— Description of the task —
From the post about deploying Witty applications on OpenShift, reproduce word for word the part that begins with the words "We are considering" and ends with "to be tweaked.".

-- Extract provided follows --

We are considering deploying Witty applications on OpenShift. In theory, it should be possible to do it but it’s still necessary to test things out. There are some unanswered questions on how such a deployment might work.

This blog entry was very useful in getting things deployed on a DIY cartridge. However, there are some minor issues that needed to be tweaked.

Starting

The start action hook that I used was:

nohup $OPENSHIFT_REPO_DIR/diy/hello.wt --http-port=$OPENSHIFT_DIY_PORT --http-address=$OPENSHIFT_DIY_IP --docroot=$OPENSHIFT_REPO_DIR/www |& /usr/bin/logshifter -tag hello.wrt &

This is the very minimum that is needed for it to work. Witty would fail to start if no docroot was specified.

There are a number of environment variables defined for OpenShift cartridges as detailed here. The OPENSHIFT_DATA_DIR is probably useful for use as a persistent data read/write directory.

-- Extract provided concluded --
-- The data follows --

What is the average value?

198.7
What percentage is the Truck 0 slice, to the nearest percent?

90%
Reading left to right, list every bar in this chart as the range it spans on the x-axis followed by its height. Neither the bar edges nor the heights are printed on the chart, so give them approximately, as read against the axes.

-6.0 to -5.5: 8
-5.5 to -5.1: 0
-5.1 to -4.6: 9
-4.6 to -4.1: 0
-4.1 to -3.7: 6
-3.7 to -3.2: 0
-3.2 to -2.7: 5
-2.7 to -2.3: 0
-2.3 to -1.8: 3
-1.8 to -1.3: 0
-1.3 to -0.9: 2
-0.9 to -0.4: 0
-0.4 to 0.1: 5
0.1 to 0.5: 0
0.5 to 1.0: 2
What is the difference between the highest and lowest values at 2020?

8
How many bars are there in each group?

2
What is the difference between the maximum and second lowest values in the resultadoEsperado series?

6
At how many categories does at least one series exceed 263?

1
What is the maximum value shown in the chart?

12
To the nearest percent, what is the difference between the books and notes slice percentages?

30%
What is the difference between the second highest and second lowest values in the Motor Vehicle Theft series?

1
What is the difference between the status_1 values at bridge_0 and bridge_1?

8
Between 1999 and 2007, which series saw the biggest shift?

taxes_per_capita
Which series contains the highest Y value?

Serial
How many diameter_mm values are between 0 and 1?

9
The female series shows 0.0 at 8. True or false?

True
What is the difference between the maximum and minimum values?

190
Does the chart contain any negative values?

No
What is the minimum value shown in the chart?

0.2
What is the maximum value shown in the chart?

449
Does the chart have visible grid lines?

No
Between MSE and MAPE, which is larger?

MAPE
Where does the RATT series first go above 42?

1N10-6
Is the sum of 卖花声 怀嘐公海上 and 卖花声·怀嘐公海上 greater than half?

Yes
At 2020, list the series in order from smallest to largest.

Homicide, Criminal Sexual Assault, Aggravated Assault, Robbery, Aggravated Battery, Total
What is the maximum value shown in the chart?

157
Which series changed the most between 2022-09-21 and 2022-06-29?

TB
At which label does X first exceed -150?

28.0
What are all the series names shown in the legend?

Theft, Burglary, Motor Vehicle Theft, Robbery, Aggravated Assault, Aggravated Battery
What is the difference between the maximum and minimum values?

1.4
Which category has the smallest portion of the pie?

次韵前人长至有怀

-- The data concluded --

— Worked solution —
We are considering deploying Witty applications on OpenShift. In theory, it should be possible to do it but it’s still necessary to test things out. There are some unanswered questions on how such a deployment might work.

This blog entry was very useful in getting things deployed on a DIY cartridge. However, there are some minor issues that needed to be tweaked.